AIM OF THE EXERCISE:
The number of lines with the string "full" in the listing below is all that should be reported.

DATA:
============================================================

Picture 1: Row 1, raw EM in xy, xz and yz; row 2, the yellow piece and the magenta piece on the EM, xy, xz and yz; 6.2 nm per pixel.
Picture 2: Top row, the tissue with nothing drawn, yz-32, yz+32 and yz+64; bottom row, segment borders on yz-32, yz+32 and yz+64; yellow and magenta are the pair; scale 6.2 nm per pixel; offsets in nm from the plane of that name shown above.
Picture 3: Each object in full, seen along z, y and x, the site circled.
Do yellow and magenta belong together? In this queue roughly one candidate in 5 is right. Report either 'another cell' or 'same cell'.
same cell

============================================================

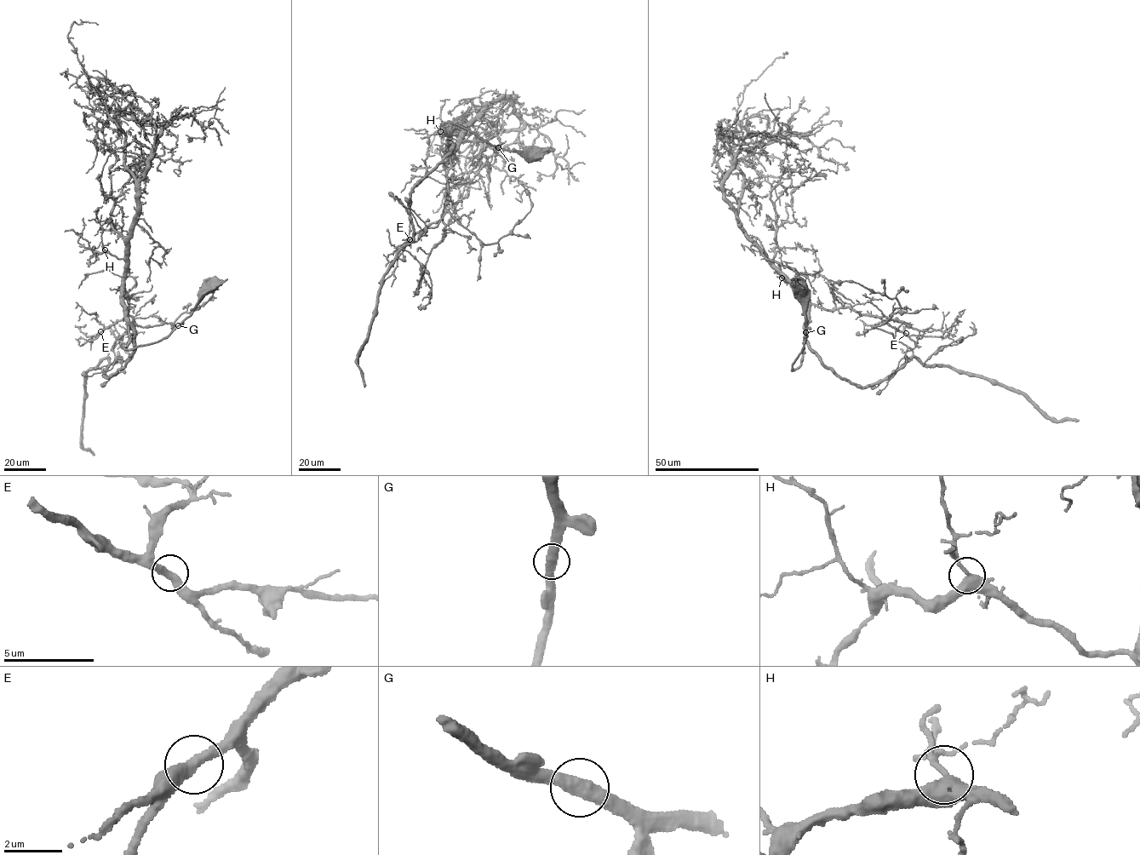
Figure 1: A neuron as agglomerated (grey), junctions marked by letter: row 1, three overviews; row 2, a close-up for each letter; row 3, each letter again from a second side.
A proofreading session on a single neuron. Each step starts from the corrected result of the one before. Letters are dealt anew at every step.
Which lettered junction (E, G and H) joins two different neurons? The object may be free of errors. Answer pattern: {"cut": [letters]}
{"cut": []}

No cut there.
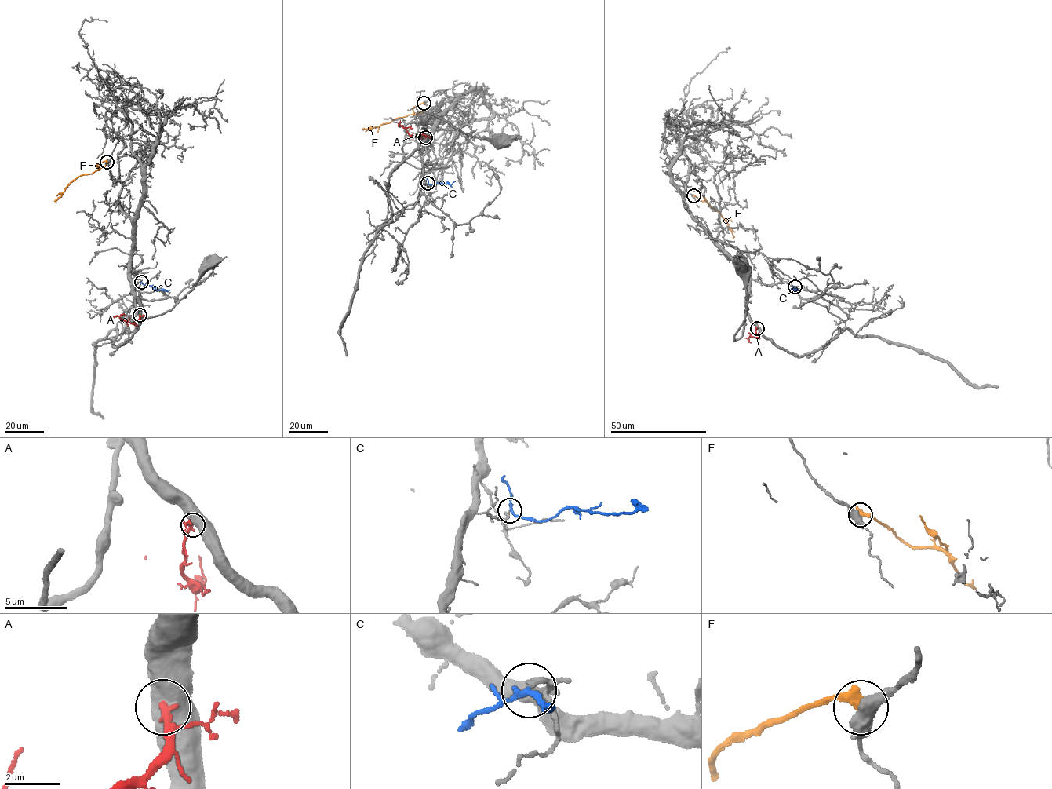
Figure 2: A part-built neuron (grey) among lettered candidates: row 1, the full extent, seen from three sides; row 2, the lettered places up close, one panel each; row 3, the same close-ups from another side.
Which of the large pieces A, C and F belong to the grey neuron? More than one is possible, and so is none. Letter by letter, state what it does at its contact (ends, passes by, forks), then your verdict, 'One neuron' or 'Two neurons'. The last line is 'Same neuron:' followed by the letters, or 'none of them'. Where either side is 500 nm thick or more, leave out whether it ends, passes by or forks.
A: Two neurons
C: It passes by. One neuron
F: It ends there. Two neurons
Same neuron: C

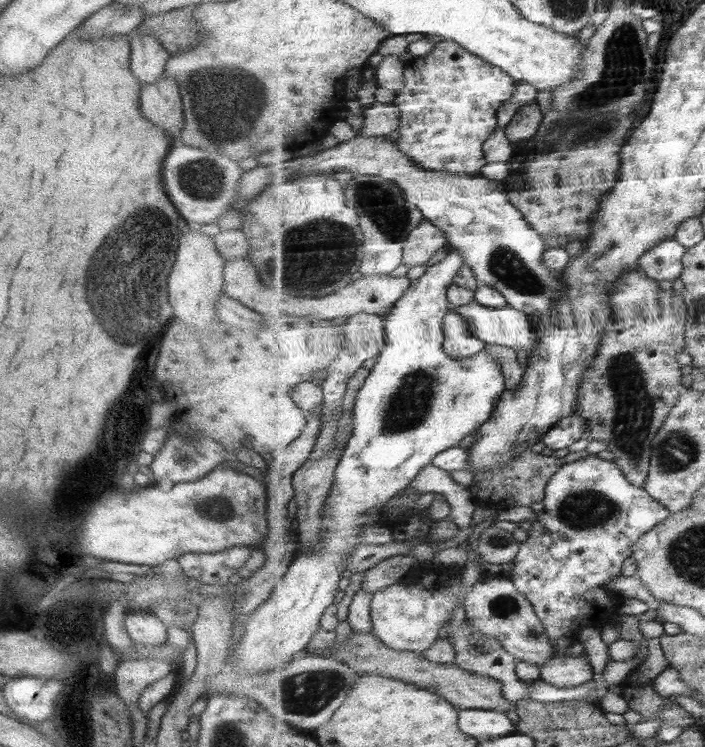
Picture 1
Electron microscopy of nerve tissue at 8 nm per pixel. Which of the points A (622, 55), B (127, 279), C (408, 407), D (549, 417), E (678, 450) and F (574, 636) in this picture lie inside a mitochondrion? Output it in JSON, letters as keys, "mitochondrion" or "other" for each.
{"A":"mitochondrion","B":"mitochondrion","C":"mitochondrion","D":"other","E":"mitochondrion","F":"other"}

============================================================

ANSWER SECTION:
2